Exercise objective
Leave out the images and repeat the listing below without a single change.

════════════════

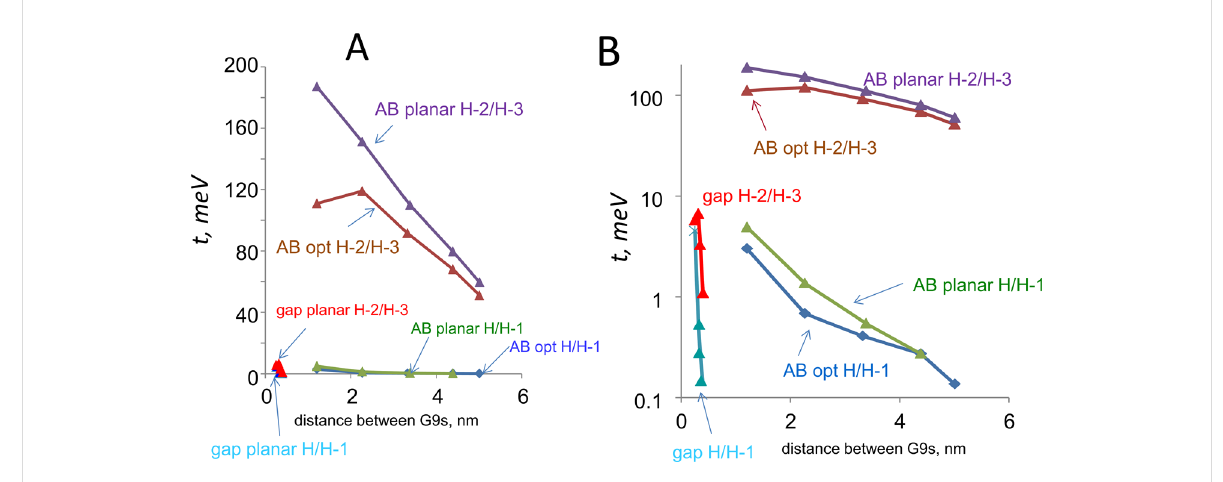
Figure 6: Comparisons of calculated electronic coupling t values in meV for G9–(AB) n –G9 and edge-oriented G9–gap–G9 structures. A) t for the indi- cated orbital combinations for G9–G9 gaps of varying width and for G9–(AB) n –G9 with varying numbers of AB subunits. t was determined between the HOMO and H − 1 orbitals for the system containing two G9 units (labeled H/H − 1) and for H − 2/H − 3 orbitals, as indicated. “opt” indicates optimized structures and “planar” structures were forced planar after optimization. B) same data as in panel A, but plotted on a logarithmic Y-axis. X axis is dis- tance between the closest carbon atoms in the G9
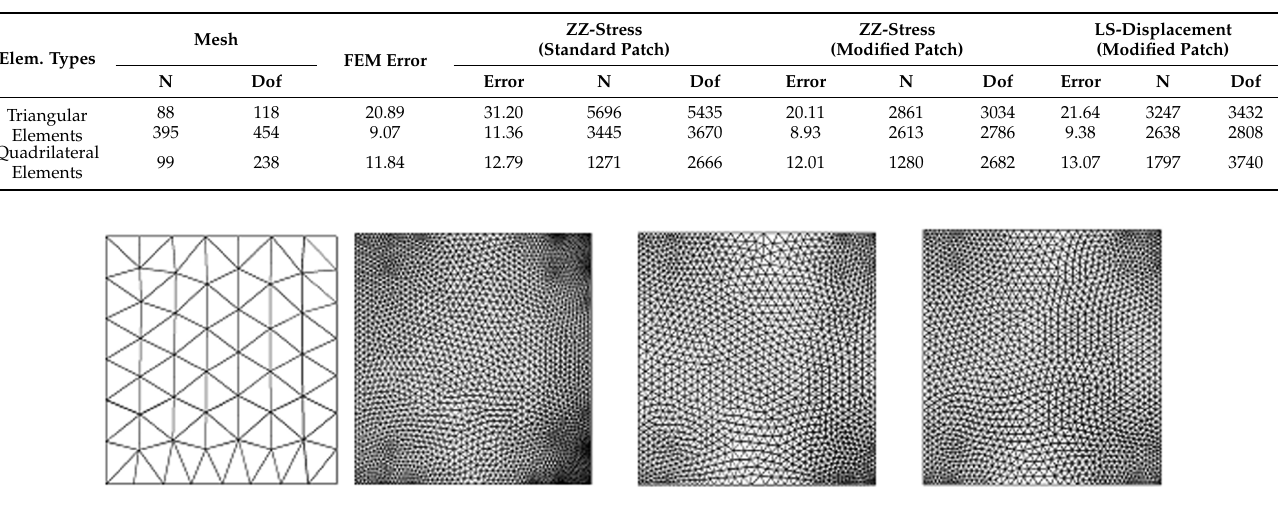
Table 10. Global errors (FEM and projected) and number of element (N) with DOF of adaptively refined meshes in a plate problem using stress/displacement recovery and patch configuration (4% target error).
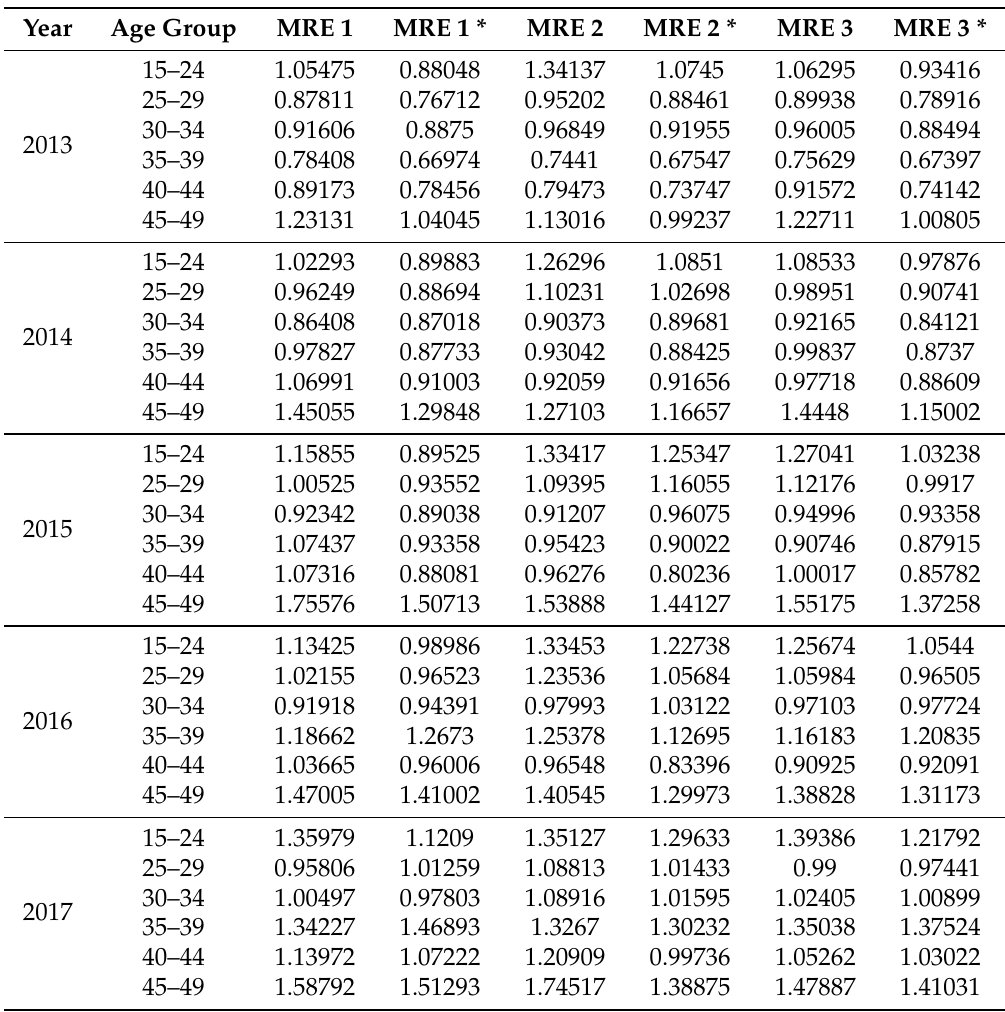
Table 5. Mean relative error for average incidence values in male populations compared between benchmark data and after calibration with HIV epidemiology and sexual behaviour (MRE 1), phylo- genetic tree (MRE 2), and a combination of the two types of features (MRE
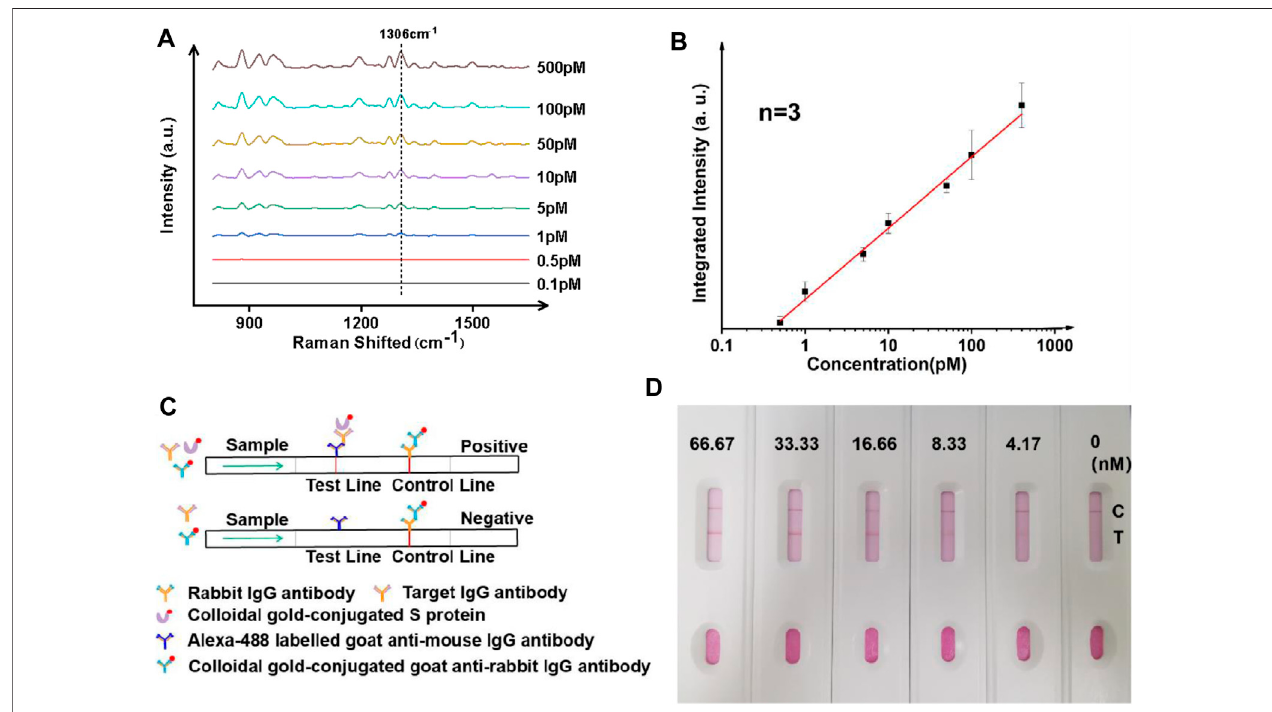
FIGURE 3 | Ultrasensitive analysis of IgG antibodies using whole blood mimic and comparison to a paper-based lateral fl ow assay. (A) Typical SERS spectra with targetsofdifferent concentrations. (B) Linearity showingincreasing intensity ofthe signaturepeakatvariedconcentrationsoftheanalyte.Three samples wereusedfor each measurement. (C) Principle and (D) results of the paper-based lateral fl ow sensor, showing a LoD of between 4 and 8 nM in a typical paper-based lateral fl ow assay.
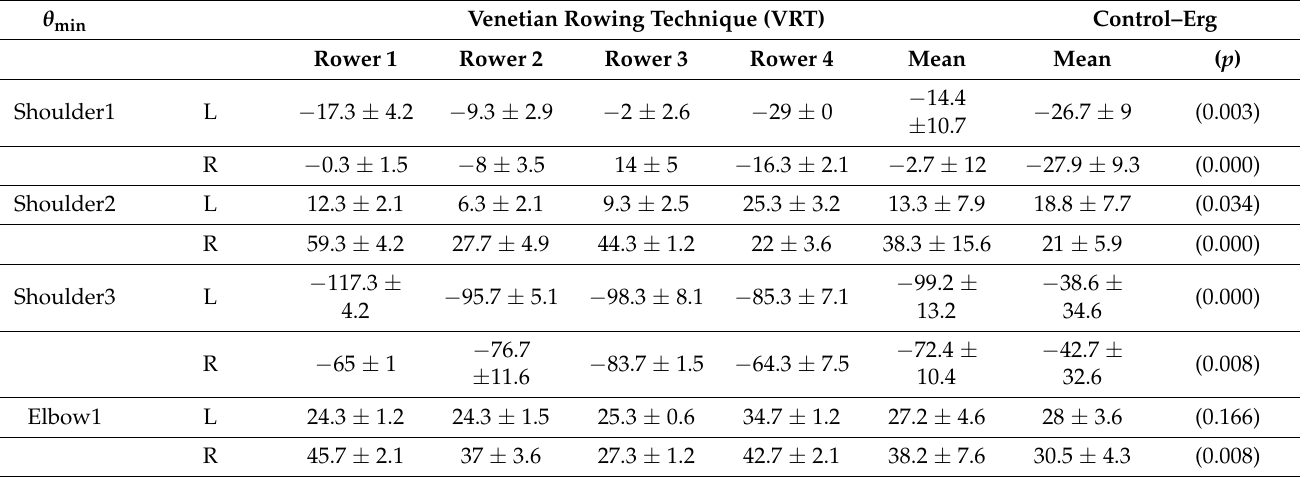
Figure 13. Angle–Angle plots which illustrate the relationship between movements in the shoulders and elbow with that of the thorax. See also Supplementary Materials for other plots. Table 8. The minimum values, θ min , of the shoulder and elbow angles measured for the Venetian style rowing technique, in degrees, ± 1 s.d., for the individual rowers 1–4, their mean, and its equivalent mean value for standard ergometer rowing, with p -value for these two means reported in parentheses.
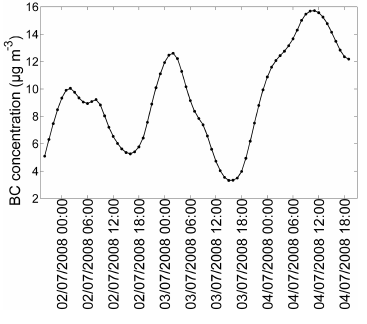
Figure 4. Hourly variation of simulated ground BC concentration over the Beijing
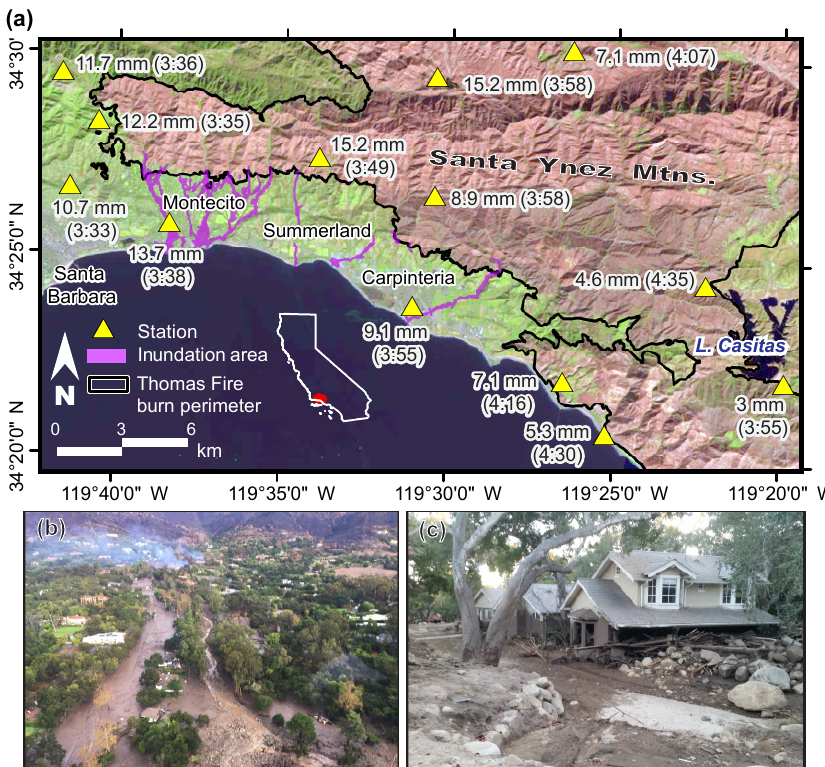
Figure 1. (a) Burned areas within the perimeter of the Thomas Fire are depicted in red and unburned areas in green, as derived from the Landsat 8 thermal infrared sensor and surface reflectance imagery (USGS, 2018b). Inundated areas, as mapped by the California Geological Survey, are displayed in purple. Station-based observations of the greatest 5min event precipitation and the start time of the interval (LST) are labeled. (b) Aerial photo of San Ysidro Creek in Montecito following the debris flow; areas that were once roads and homes appear as rivers of mud and debris. Photo: Ventura County Air Unit. (c) A home destroyed in the debris flow. Photo: Brian Swanson,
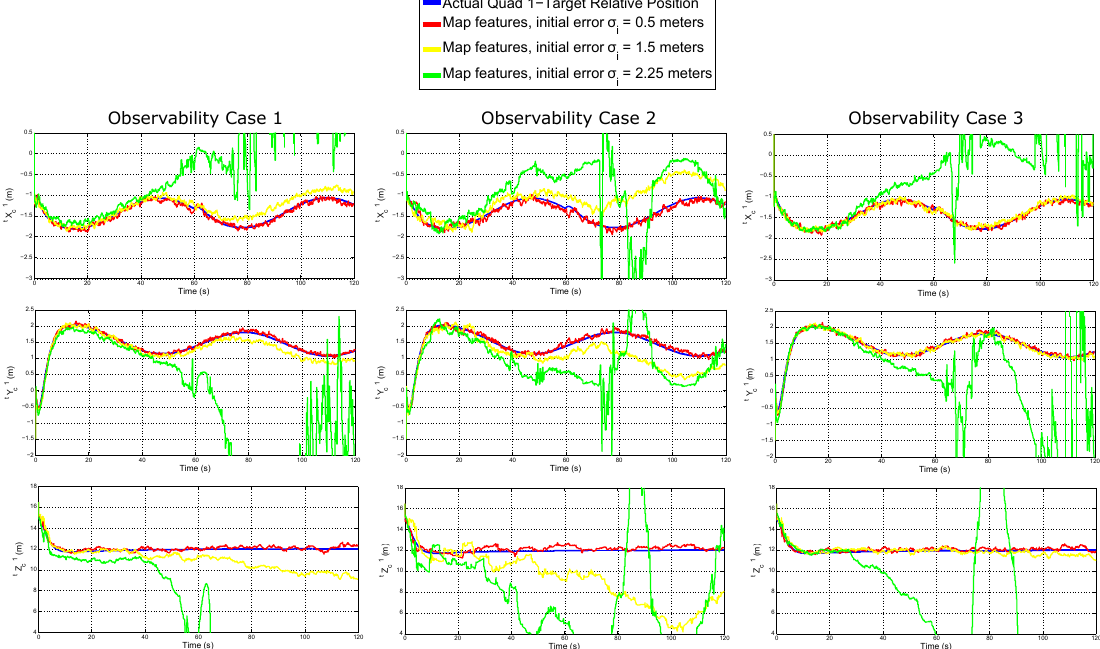
Figure 8. The estimated relative position of the Quad 1 with respect to the target obtained by the Test ( b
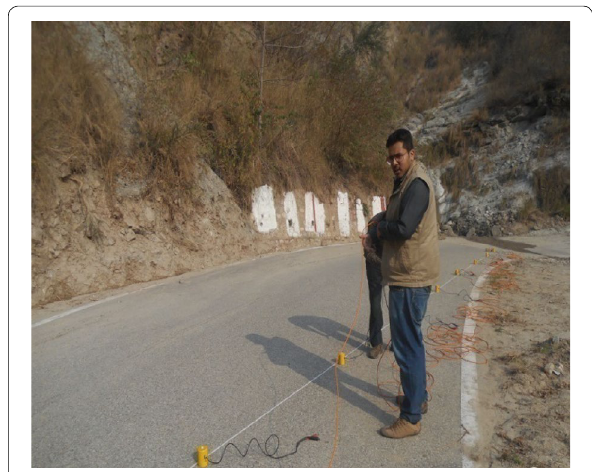
Fig. 3 A typical set of MASW testing conducted at Mansadevi landslide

════════════════

Solution
Figure 6: Comparisons of calculated electronic coupling t values in meV for G9–(AB) n –G9 and edge-oriented G9–gap–G9 structures. A) t for the indi- cated orbital combinations for G9–G9 gaps of varying width and for G9–(AB) n –G9 with varying numbers of AB subunits. t was determined between the HOMO and H − 1 orbitals for the system containing two G9 units (labeled H/H − 1) and for H − 2/H − 3 orbitals, as indicated. “opt” indicates optimized structures and “planar” structures were forced planar after optimization. B) same data as in panel A, but plotted on a logarithmic Y-axis. X axis is dis- tance between the closest carbon atoms in the G9
Table 10. Global errors (FEM and projected) and number of element (N) with DOF of adaptively refined meshes in a plate problem using stress/displacement recovery and patch configuration (4% target error).
Table 5. Mean relative error for average incidence values in male populations compared between benchmark data and after calibration with HIV epidemiology and sexual behaviour (MRE 1), phylo- genetic tree (MRE 2), and a combination of the two types of features (MRE
FIGURE 3 | Ultrasensitive analysis of IgG antibodies using whole blood mimic and comparison to a paper-based lateral fl ow assay. (A) Typical SERS spectra with targetsofdifferent concentrations. (B) Linearity showingincreasing intensity ofthe signaturepeakatvariedconcentrationsoftheanalyte.Three samples wereusedfor each measurement. (C) Principle and (D) results of the paper-based lateral fl ow sensor, showing a LoD of between 4 and 8 nM in a typical paper-based lateral fl ow assay.
Figure 13. Angle–Angle plots which illustrate the relationship between movements in the shoulders and elbow with that of the thorax. See also Supplementary Materials for other plots. Table 8. The minimum values, θ min , of the shoulder and elbow angles measured for the Venetian style rowing technique, in degrees, ± 1 s.d., for the individual rowers 1–4, their mean, and its equivalent mean value for standard ergometer rowing, with p -value for these two means reported in parentheses.
Figure 4. Hourly variation of simulated ground BC concentration over the Beijing
Figure 1. (a) Burned areas within the perimeter of the Thomas Fire are depicted in red and unburned areas in green, as derived from the Landsat 8 thermal infrared sensor and surface reflectance imagery (USGS, 2018b). Inundated areas, as mapped by the California Geological Survey, are displayed in purple. Station-based observations of the greatest 5min event precipitation and the start time of the interval (LST) are labeled. (b) Aerial photo of San Ysidro Creek in Montecito following the debris flow; areas that were once roads and homes appear as rivers of mud and debris. Photo: Ventura County Air Unit. (c) A home destroyed in the debris flow. Photo: Brian Swanson,
Figure 8. The estimated relative position of the Quad 1 with respect to the target obtained by the Test ( b
Fig. 3 A typical set of MASW testing conducted at Mansadevi landslide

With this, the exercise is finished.